THINGS TO DO —
A. In the forum thread about fishing for gills, at which lake did chaunc go gillin?
B. Extend the forum thread about fishing for gills from the point where it stops.

##### GIVEN TEXT #####

That full moon is the key to gills spawning. 
They will spawn every full moon. Maybe not the size, but you never know!


----------



## 9Left

How in the world do you guys have the time or resources to dig up threads that are 14 years old and reply to them?


----------



## JamesF

I don't really know ! But I am the one that seems to find them and reply.


----------



## chaunc

9Left said:


> How in the world do you guys have the time or resources to dig up threads that are 14 years old and reply to them?


Because some of these questions are still relevant to today. Newer members need to know what they’re looking for and these threads are still the answer.


----------



## JamesF

Nice bunch of gills.


----------



## chaunc

I went gillin at Pymatuning yesterday and found them sweeping their beds getting ready for the spawn. Water is so clear I could see six or seven foot deep. Put 20 in the bucket plus a couple nice perch.


----------



## Flathead76

Yes they are on pretty much every lake around here.

##### GIVEN DATA #####

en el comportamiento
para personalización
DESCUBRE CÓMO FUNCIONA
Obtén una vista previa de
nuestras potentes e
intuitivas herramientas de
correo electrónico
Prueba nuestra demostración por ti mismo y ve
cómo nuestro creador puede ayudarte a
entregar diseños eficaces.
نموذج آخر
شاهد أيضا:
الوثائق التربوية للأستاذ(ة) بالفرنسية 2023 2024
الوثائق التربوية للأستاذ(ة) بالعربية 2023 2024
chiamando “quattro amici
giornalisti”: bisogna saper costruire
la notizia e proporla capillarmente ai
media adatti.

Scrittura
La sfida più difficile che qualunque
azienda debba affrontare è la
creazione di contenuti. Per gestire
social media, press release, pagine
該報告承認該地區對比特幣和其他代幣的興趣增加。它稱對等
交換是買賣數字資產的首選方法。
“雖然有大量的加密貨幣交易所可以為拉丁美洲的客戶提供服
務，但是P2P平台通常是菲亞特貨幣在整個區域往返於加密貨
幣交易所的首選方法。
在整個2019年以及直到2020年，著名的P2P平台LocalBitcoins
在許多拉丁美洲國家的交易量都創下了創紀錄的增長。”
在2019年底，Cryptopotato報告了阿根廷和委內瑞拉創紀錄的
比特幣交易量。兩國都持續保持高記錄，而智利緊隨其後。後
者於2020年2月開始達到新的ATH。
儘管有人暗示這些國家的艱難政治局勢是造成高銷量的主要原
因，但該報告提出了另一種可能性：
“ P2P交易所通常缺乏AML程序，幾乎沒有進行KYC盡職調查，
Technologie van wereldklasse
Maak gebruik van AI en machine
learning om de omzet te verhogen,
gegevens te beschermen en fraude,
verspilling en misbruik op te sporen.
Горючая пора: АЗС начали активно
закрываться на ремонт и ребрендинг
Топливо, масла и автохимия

#####

RESULTS FOR THE EXERCISE —
A. Pymatuning.

B.
----------



## c. j. stone

chaunc said:


> I went gillin at Pymatuning yesterday and found them sweeping their beds getting ready for the spawn. Water is so clear I could see six or seven foot deep. Put 20 in the bucket plus a couple nice perch.
> View attachment 470411


I think you know this but for the other masses reading replies to this “ancient” post; the perch are “opportunists”! They frequent the beds of other species to free-load, scavenge up a free meal of eggs. Look for them schooled on the fringes of the bedding areas waiting to zoom in and out with a mouthfull of caviar!!-thiey spawned weeks(maybe months) ago.


----------



## chaunc

They’re on the beds at mosquito lake. My hand tied cricket jigs put these on the stringer.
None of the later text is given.